Transcribe, exactly and without pictures, the lines below from the line with "158 151 35.09" to the line with "229 353 1.55", both ends included, and no others.

Data for this task:
/---

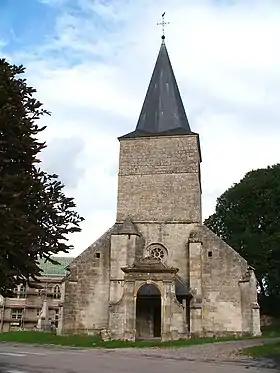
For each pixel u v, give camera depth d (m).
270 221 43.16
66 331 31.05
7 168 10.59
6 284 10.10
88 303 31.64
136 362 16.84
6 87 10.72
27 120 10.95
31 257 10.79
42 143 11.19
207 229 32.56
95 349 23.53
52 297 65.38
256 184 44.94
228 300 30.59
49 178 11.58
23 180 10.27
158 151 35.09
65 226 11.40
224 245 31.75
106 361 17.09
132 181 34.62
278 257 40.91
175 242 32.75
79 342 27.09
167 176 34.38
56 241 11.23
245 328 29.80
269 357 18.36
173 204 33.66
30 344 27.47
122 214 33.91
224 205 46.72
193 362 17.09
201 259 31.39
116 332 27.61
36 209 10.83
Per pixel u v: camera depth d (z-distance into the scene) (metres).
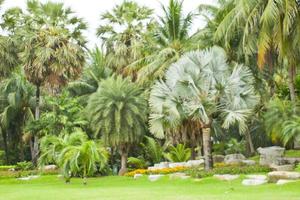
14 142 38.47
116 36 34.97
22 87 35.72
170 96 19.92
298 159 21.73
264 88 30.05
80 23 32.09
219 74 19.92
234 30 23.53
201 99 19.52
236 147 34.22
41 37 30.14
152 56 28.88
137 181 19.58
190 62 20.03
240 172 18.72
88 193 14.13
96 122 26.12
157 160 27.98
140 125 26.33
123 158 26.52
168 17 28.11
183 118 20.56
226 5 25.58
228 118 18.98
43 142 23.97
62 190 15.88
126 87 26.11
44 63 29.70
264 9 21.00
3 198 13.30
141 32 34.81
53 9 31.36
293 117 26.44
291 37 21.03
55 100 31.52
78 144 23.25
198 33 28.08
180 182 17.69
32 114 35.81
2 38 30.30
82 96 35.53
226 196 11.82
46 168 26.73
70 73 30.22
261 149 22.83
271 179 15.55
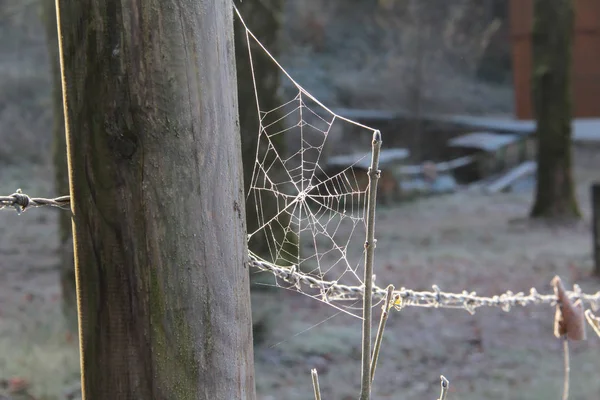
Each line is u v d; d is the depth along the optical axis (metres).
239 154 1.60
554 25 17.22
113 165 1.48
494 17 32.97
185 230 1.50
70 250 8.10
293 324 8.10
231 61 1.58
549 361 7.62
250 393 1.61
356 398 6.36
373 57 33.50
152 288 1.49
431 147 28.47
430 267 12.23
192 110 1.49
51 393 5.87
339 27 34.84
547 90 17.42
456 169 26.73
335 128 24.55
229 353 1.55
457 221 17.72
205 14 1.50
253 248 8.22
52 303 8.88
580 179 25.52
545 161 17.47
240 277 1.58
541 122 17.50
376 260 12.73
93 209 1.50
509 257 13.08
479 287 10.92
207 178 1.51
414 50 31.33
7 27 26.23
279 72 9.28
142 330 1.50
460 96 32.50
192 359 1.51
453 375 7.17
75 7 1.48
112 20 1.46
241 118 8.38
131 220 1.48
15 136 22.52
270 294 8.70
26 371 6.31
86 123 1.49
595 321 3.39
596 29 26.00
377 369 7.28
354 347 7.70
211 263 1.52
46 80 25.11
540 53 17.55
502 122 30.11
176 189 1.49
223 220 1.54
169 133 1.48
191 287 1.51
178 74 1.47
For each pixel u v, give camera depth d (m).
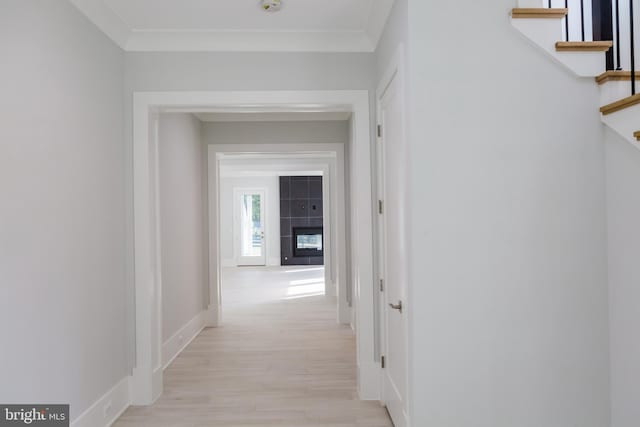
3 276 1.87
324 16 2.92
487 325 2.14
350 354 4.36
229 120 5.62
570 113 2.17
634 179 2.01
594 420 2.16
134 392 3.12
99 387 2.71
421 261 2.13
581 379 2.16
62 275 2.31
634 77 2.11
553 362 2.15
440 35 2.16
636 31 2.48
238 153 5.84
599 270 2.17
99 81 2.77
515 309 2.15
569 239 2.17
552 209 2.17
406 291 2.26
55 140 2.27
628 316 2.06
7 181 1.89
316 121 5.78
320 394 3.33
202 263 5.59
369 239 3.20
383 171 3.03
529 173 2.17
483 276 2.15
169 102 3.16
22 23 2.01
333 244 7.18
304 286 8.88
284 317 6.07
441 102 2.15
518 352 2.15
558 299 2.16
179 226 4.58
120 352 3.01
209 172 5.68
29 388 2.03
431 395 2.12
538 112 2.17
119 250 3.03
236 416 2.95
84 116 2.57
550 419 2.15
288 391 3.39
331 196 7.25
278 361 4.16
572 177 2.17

\---

Problem solution:
158 151 35.09
65 226 11.40
224 245 31.75
106 361 17.09
132 181 34.62
278 257 40.91
175 242 32.75
79 342 27.09
167 176 34.38
56 241 11.23
245 328 29.80
269 357 18.36
173 204 33.66
30 344 27.47
122 214 33.91
224 205 46.72
193 362 17.09
201 259 31.39
116 332 27.61
36 209 10.83
Per pixel u v: camera depth d (z-distance into the scene) (metres).
14 142 38.47
116 36 34.97
22 87 35.72
170 96 19.92
298 159 21.73
264 88 30.05
80 23 32.09
219 74 19.92
234 30 23.53
201 99 19.52
236 147 34.22
41 37 30.14
152 56 28.88
137 181 19.58
190 62 20.03
240 172 18.72
88 193 14.13
96 122 26.12
157 160 27.98
140 125 26.33
123 158 26.52
168 17 28.11
183 118 20.56
226 5 25.58
228 118 18.98
43 142 23.97
62 190 15.88
126 87 26.11
44 63 29.70
264 9 21.00
3 198 13.30
141 32 34.81
53 9 31.36
293 117 26.44
291 37 21.03
55 100 31.52
78 144 23.25
198 33 28.08
180 182 17.69
32 114 35.81
2 38 30.30
82 96 35.53
226 196 11.82
46 168 26.73
70 73 30.22
261 149 22.83
271 179 15.55
Each line is u v d; d is the depth along the optical axis (metres).
239 154 1.60
554 25 17.22
113 165 1.48
494 17 32.97
185 230 1.50
70 250 8.10
293 324 8.10
231 61 1.58
549 361 7.62
250 393 1.61
356 398 6.36
373 57 33.50
152 288 1.49
431 147 28.47
430 267 12.23
192 110 1.49
51 393 5.87
339 27 34.84
547 90 17.42
456 169 26.73
335 128 24.55
229 353 1.55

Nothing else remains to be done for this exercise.